In secluded corners you might see dating couples enjoying the first flush of romance. Laughter fills the air, as conversations turn from the latest gossip about sinetron stars to popular Western and Indonesian musicians and new and good-looking male and female singers and actors from Korea. Downloaded X-rated movies are copied freely from one notebook to another through the use of flash disks. Almost nothing in the conversations touches on academic work. If there is any talk of politics, it remains totally separated from the grass roots, unlike in the old days of the angkringan when student activists sat side by side with manual labourers. You don’t see any outdated Windows 7 programs on the ubiquitous laptops. No-one mentions the latest work of a well-known painter or a new book by an academic economist, let alone a novel by Pramoedya Ananta Toer. All these subjects are now too ‘serius’ for the carefree, happy world of this new generation of students. ‘I don’t like to be so serious. I just want to meet friends and have fun in the kafe,’ says Rian, a student at a reputable private university in Sleman, on the city’s north eastern outskirts.
Meanwhile, the angkringan is in decline. Students don’t frequent them anymore, preferring to pay at least twice as much to eat, drink and socialise in the stylish surrounds of the kafe. If they think of angkringan at all, it is as something exotic, still a Yogyakarta icon, but a place frequented by people with thin wallets, not classy, rich students. There’s no social prestige for students in that company.
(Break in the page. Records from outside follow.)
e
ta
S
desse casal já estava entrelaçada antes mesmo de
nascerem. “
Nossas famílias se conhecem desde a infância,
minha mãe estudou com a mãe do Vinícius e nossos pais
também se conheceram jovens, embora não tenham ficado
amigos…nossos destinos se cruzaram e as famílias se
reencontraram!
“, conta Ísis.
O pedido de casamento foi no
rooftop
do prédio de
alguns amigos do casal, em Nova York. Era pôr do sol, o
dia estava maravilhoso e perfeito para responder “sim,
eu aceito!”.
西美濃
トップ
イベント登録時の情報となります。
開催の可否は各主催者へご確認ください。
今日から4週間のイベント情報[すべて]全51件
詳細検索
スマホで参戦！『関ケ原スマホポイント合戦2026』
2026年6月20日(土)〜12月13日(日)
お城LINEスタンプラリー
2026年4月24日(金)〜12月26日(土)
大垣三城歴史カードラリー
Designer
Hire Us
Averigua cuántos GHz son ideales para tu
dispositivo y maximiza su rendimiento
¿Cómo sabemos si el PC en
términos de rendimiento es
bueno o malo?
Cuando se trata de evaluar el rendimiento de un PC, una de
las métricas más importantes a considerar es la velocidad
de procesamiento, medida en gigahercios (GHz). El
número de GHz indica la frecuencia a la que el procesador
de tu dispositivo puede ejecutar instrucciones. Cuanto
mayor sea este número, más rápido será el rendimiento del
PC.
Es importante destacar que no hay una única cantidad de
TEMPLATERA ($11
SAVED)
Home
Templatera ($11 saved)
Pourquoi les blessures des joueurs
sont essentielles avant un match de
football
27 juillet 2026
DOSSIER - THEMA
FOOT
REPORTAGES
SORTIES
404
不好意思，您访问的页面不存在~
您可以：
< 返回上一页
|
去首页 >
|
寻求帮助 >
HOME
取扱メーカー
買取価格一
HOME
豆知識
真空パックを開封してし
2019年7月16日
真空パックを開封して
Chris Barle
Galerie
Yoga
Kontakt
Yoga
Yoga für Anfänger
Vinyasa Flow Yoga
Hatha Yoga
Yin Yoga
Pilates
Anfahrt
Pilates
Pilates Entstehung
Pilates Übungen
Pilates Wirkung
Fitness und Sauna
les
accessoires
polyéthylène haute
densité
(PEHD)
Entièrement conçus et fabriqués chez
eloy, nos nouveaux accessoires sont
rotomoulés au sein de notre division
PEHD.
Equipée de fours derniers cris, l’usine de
Recently, angkringan have begun to lose their wheels. Many bakuls are taking the wheels off their carts or constructing new carts without wheels at all, parking them permanently in places where they don’t have to keep moving the short distances they used to cover in between their nightly operations. They are now more likely to be found in vacant lots or unoccupied blocks of land, clinging on until they are forcibly removed. No longer portable, they seem to have accepted their place, fixed on the margins of a rapidly-changing world.